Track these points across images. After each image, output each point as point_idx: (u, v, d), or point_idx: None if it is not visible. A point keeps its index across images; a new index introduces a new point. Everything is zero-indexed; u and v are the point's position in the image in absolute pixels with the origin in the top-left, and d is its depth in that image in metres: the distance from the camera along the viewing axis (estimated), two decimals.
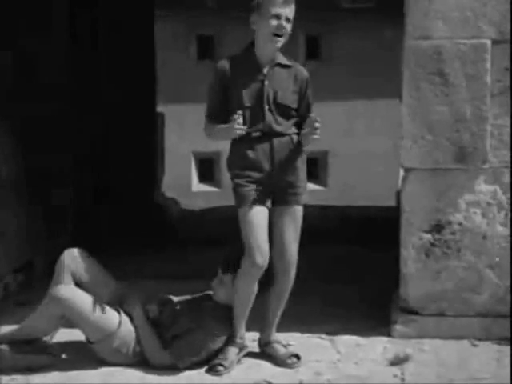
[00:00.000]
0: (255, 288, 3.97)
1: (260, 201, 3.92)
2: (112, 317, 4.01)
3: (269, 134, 3.95)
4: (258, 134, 3.94)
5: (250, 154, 3.94)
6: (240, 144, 3.95)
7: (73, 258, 4.14)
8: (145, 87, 7.86)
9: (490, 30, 4.29)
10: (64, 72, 6.17)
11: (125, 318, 4.04)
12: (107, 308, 4.01)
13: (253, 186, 3.93)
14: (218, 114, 3.96)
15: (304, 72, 4.07)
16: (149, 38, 8.14)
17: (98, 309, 3.97)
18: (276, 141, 3.96)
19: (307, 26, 12.88)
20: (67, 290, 3.99)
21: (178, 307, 4.14)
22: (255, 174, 3.94)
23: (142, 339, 4.02)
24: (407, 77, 4.36)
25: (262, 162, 3.95)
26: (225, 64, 3.96)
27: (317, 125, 3.89)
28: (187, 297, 4.24)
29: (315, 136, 3.93)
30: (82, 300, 3.97)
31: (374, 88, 12.82)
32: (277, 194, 3.98)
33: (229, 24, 12.94)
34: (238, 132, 3.85)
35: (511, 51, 4.30)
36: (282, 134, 3.97)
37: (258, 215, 3.91)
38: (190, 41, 13.44)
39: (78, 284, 4.11)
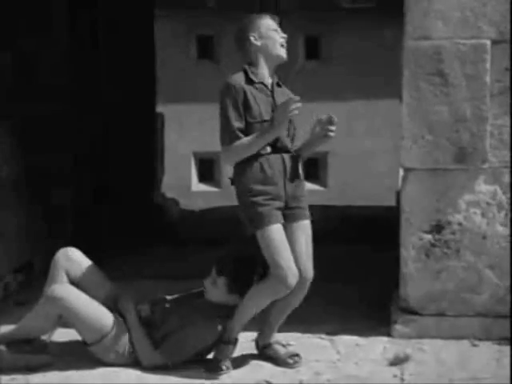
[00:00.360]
0: None
1: (279, 218, 3.90)
2: (107, 317, 4.00)
3: (279, 149, 3.95)
4: (268, 150, 3.94)
5: (268, 169, 3.91)
6: (253, 161, 3.90)
7: (67, 258, 4.14)
8: (145, 87, 7.87)
9: (489, 30, 4.29)
10: (64, 72, 6.17)
11: (119, 319, 4.04)
12: (102, 308, 4.02)
13: (273, 204, 3.89)
14: (243, 131, 3.89)
15: (291, 93, 4.08)
16: (149, 38, 8.14)
17: (93, 308, 3.97)
18: (286, 156, 3.98)
19: (307, 25, 12.88)
20: (63, 289, 3.99)
21: (169, 306, 4.13)
22: (273, 190, 3.91)
23: (133, 340, 4.01)
24: (407, 77, 4.37)
25: (278, 177, 3.93)
26: (240, 81, 3.92)
27: (336, 120, 3.95)
28: (179, 295, 4.23)
29: (331, 134, 3.97)
30: (78, 299, 3.97)
31: (373, 88, 12.82)
32: (286, 209, 3.96)
33: (229, 24, 12.93)
34: (295, 112, 3.81)
35: (511, 51, 4.30)
36: (287, 150, 3.99)
37: (281, 233, 3.88)
38: (190, 41, 13.44)
39: (73, 284, 4.11)
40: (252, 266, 4.02)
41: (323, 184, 13.56)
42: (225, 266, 4.04)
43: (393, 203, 8.00)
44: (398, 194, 5.40)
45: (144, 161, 7.82)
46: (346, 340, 4.41)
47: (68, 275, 4.11)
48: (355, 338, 4.43)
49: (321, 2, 12.80)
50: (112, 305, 4.08)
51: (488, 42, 4.29)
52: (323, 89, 12.76)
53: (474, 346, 4.32)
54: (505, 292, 4.38)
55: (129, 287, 4.41)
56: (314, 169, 13.40)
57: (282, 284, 3.84)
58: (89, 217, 6.71)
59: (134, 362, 4.02)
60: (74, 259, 4.14)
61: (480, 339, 4.36)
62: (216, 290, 4.06)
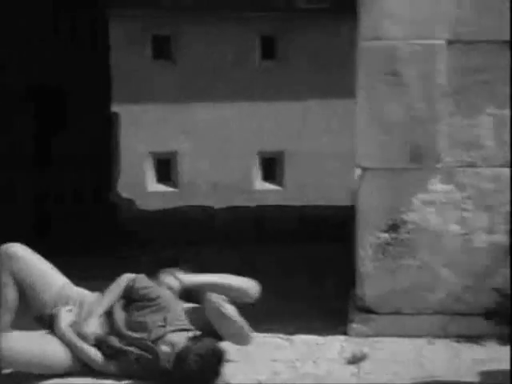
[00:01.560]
0: None
1: None
2: (57, 354, 3.85)
3: None
4: None
5: None
6: None
7: (9, 255, 3.90)
8: (100, 87, 7.80)
9: (443, 30, 4.33)
10: None
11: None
12: (50, 348, 3.85)
13: None
14: None
15: None
16: (103, 38, 8.08)
17: (43, 360, 3.81)
18: None
19: (263, 26, 12.88)
20: (11, 343, 3.77)
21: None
22: None
23: (72, 350, 3.88)
24: (361, 77, 4.39)
25: None
26: None
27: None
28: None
29: None
30: (25, 352, 3.77)
31: (329, 88, 12.87)
32: None
33: (185, 24, 12.89)
34: None
35: (511, 52, 4.31)
36: None
37: None
38: (146, 40, 13.38)
39: (19, 283, 3.93)
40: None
41: (280, 184, 13.58)
42: (180, 366, 3.74)
43: (349, 203, 8.04)
44: (355, 194, 5.43)
45: (100, 161, 7.76)
46: (305, 339, 4.42)
47: (12, 274, 3.88)
48: (313, 337, 4.44)
49: (276, 2, 12.83)
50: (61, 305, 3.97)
51: (442, 42, 4.33)
52: (280, 88, 12.78)
53: (431, 343, 4.36)
54: (461, 290, 4.42)
55: (84, 288, 4.34)
56: (271, 169, 13.43)
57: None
58: (46, 219, 6.65)
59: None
60: (18, 256, 3.91)
61: (436, 337, 4.39)
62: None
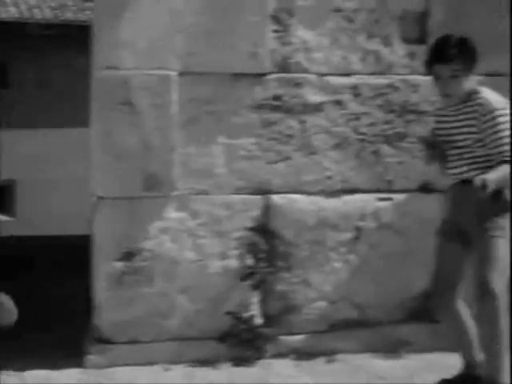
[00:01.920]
0: None
1: None
2: None
3: None
4: None
5: None
6: None
7: None
8: None
9: (175, 62, 4.42)
10: None
11: None
12: None
13: None
14: None
15: None
16: None
17: None
18: None
19: None
20: None
21: None
22: None
23: None
24: (96, 106, 4.38)
25: None
26: None
27: None
28: None
29: None
30: None
31: (65, 116, 12.72)
32: None
33: None
34: None
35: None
36: None
37: None
38: None
39: None
40: None
41: (12, 214, 13.17)
42: None
43: (87, 232, 7.95)
44: (91, 223, 5.38)
45: None
46: (37, 374, 4.28)
47: None
48: (46, 371, 4.31)
49: (6, 27, 12.49)
50: None
51: (173, 74, 4.41)
52: (13, 117, 12.44)
53: (166, 370, 4.39)
54: (195, 315, 4.50)
55: None
56: (1, 198, 13.00)
57: None
58: None
59: None
60: None
61: (173, 363, 4.44)
62: None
* * * * * * *
-- WHAT TO DO --
Here the output must be the lines above from the line with "25: (262, 162, 3.95)" to the line with "39: (78, 284, 4.11)", both included, duplicated word for word and nothing else.

-- RESPONSE --
25: (262, 162, 3.95)
26: (225, 64, 3.96)
27: (317, 125, 3.89)
28: (187, 297, 4.24)
29: (315, 136, 3.93)
30: (82, 300, 3.97)
31: (374, 88, 12.82)
32: (277, 194, 3.98)
33: (229, 24, 12.94)
34: (238, 132, 3.85)
35: (511, 51, 4.30)
36: (282, 134, 3.97)
37: (258, 215, 3.91)
38: (190, 41, 13.44)
39: (78, 284, 4.11)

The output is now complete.